Want to know something insane, I shared my picture about automation on that hashtag, and this person commented with the same generic statement. I have since deleted this obviously generic comment.
Think about it, when you leave "nice feed!" what is that person supposed to say to engage with you? What's the next step in the conversation to a string of emojis? If you are trying to make a real connection, you need a human touch. You need to read their caption with your eyes and leave a genuine comment.
You make more connections leaving five genuine comments over 100 emoji comments. When you leave actual comments, you get back positive comments and connection. You cannot get that with a string of emojis.
Responding To Audience Questions
There is nothing like connecting with a small business who takes the time to communicate with you and answer any questions you might have about their brand.
You can have a frequently asked questions or an answers database on your site, but you should never lose the human touch. Make sure that your inbox and comments section is open to answer audience questions as soon as possible. This doesn't mean that you need to be addicted to social media, but you should try to answer community questions as soon as you can.
If you don't want to field questions all day, make your FAQ and help sections easy to find on your site. When you happen to get questions about your services or products, answer them as soon as possible.
Following/Unfollowing Your Potential Audience
As people are becoming more frustrated with the Instagram algorithm, people are becoming more frustrated with people who use the follow/unfollow method.
You are not creating a genuine connection with your audience.
You could be tarring your reputation.
A company I had a ton of respect for in college and even worked with on my lifestyle blog for giveaways recently used this method on me back in August 2018. It did not go over well. I was excited to reconnect, but they were looking to pad their follower count.

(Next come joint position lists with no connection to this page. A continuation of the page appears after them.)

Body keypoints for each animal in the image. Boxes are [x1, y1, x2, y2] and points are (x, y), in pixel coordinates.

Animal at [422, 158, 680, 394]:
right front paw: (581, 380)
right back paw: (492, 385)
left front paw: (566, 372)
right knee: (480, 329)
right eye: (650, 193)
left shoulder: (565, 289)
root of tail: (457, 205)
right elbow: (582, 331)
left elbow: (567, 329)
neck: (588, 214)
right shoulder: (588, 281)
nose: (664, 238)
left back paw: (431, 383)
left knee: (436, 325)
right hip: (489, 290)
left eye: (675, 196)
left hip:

I ended up promptly unfollowing and sending a disappointed message to their account.
Follow/Unfollow is not the way to grow your brand, peeps. Follow the people you want to follow, not the people that you want to follow you. You can interact with your ideal audience through genuine likes and comments over the follow/unfollow method!
You may get a few followers from using this shady technique, but will you also gain disgruntled potential customers and clients in the process? No increased follower count is worth the potential damage you could do to your reputation.
Conclusion: Automate The Content, Not The Response
If you can take anything from today's article, let it be this: automate the content, not the response.
You can load your site and social media with tons of content that goes out over time (as long as you monitor what goes out to make sure it makes sense.)
If you want to answer questions or build a community, though, that requires a human connection. Take the time to grow your brand the right way, instead of automating your communication and alienating your potential audience.